* What you are asked to do
Give the number of lines in the records below that include "days". Reply with that number alone.

* Data in this exercise

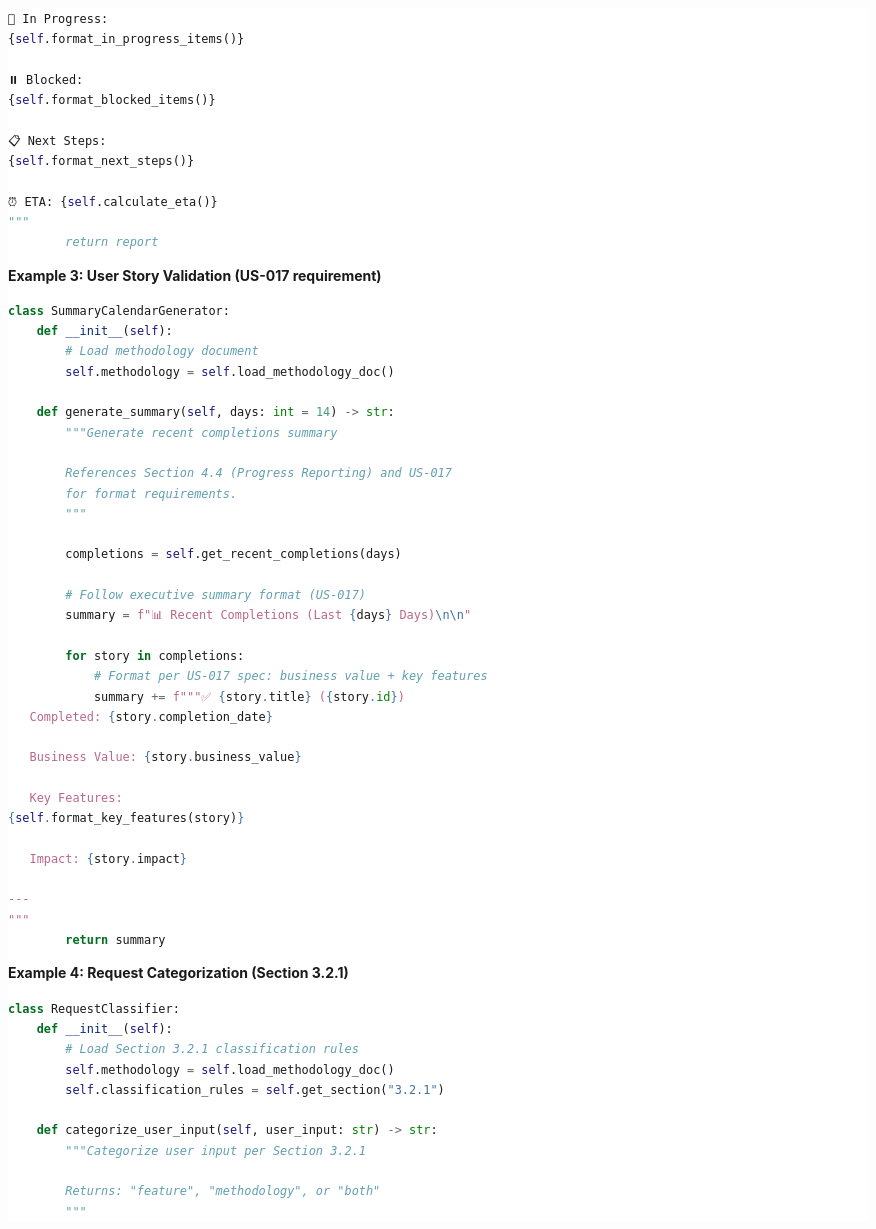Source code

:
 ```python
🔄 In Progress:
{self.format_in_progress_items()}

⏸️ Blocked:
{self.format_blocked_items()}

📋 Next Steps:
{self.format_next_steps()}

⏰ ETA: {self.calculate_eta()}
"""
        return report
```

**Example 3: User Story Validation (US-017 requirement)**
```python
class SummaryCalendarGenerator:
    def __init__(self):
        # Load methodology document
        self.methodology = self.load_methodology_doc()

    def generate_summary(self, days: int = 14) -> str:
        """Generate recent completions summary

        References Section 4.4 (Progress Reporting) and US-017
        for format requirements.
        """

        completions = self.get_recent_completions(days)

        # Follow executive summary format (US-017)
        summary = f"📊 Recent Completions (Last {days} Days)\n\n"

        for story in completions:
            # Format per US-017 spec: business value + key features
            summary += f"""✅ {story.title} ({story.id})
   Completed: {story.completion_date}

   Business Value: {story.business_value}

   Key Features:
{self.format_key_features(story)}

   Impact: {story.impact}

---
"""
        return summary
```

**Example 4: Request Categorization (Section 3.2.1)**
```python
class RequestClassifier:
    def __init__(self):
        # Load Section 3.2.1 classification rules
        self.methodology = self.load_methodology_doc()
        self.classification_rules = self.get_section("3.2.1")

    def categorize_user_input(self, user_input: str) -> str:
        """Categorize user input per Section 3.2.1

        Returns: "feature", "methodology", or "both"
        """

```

* Solution to this exercise
3